'''

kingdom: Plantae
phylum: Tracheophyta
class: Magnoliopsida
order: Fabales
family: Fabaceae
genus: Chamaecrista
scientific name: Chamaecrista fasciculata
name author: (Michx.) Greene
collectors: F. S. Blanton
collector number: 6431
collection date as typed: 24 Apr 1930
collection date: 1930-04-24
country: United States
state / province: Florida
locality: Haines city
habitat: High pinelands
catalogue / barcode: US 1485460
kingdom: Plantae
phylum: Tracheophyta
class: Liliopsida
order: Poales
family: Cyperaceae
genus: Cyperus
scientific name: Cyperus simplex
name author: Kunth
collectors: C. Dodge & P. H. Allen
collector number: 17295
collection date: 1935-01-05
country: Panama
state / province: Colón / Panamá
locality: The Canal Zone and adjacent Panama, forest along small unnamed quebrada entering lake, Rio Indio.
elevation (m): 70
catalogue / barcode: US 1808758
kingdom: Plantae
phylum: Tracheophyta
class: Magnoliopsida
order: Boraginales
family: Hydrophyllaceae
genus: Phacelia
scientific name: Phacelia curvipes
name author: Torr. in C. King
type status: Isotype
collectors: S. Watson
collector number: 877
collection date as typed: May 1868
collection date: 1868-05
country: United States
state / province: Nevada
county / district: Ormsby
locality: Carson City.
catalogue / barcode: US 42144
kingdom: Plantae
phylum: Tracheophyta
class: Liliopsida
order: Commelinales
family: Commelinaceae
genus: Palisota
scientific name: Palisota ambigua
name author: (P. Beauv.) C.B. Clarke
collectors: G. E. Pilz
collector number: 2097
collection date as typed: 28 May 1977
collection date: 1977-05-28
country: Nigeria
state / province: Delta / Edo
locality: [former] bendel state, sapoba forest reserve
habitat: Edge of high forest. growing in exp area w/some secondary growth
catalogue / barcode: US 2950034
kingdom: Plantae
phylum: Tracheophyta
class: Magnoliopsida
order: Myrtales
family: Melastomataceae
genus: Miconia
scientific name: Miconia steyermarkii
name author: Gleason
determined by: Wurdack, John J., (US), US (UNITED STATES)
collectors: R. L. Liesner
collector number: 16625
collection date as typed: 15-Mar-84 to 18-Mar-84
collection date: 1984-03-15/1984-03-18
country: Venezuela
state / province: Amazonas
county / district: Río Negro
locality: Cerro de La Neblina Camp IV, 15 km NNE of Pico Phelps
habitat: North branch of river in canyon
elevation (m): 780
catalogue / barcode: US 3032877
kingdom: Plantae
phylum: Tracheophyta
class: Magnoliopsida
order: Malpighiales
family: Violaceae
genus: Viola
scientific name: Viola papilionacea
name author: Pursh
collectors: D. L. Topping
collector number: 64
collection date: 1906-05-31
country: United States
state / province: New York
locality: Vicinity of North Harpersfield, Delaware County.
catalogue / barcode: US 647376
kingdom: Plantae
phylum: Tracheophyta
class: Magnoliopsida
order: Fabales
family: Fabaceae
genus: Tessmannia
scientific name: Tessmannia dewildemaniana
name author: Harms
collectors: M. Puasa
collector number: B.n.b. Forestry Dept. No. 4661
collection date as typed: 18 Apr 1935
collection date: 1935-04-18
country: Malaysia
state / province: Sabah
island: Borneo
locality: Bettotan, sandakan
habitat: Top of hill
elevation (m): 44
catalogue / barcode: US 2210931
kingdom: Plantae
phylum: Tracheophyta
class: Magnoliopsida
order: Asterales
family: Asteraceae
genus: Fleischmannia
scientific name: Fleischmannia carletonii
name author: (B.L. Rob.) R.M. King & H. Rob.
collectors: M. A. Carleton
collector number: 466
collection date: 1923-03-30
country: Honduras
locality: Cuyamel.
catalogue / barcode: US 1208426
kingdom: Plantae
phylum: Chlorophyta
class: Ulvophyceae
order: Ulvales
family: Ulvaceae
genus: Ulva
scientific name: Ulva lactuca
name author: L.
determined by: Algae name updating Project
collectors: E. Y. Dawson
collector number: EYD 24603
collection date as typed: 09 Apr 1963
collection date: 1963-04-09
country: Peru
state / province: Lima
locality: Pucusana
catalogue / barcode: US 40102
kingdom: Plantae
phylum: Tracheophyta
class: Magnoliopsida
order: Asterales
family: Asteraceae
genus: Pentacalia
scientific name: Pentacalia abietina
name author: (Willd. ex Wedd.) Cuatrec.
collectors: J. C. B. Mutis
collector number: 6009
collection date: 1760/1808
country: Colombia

'''

• _Direction_
Recast the lines of the material above as a JSON list of strings, with one string per line and blank lines omitted. Start with the line that contains "collection date: 1935-04-18" and continue through the line that contains "genus: Pentacalia", including both of those lines.

• _Correct answer_
[
  "collection date: 1935-04-18",
  "country: Malaysia",
  "state / province: Sabah",
  "island: Borneo",
  "locality: Bettotan, sandakan",
  "habitat: Top of hill",
  "elevation (m): 44",
  "catalogue / barcode: US 2210931",
  "kingdom: Plantae",
  "phylum: Tracheophyta",
  "class: Magnoliopsida",
  "order: Asterales",
  "family: Asteraceae",
  "genus: Fleischmannia",
  "scientific name: Fleischmannia carletonii",
  "name author: (B.L. Rob.) R.M. King & H. Rob.",
  "collectors: M. A. Carleton",
  "collector number: 466",
  "collection date: 1923-03-30",
  "country: Honduras",
  "locality: Cuyamel.",
  "catalogue / barcode: US 1208426",
  "kingdom: Plantae",
  "phylum: Chlorophyta",
  "class: Ulvophyceae",
  "order: Ulvales",
  "family: Ulvaceae",
  "genus: Ulva",
  "scientific name: Ulva lactuca",
  "name author: L.",
  "determined by: Algae name updating Project",
  "collectors: E. Y. Dawson",
  "collector number: EYD 24603",
  "collection date as typed: 09 Apr 1963",
  "collection date: 1963-04-09",
  "country: Peru",
  "state / province: Lima",
  "locality: Pucusana",
  "catalogue / barcode: US 40102",
  "kingdom: Plantae",
  "phylum: Tracheophyta",
  "class: Magnoliopsida",
  "order: Asterales",
  "family: Asteraceae",
  "genus: Pentacalia"
]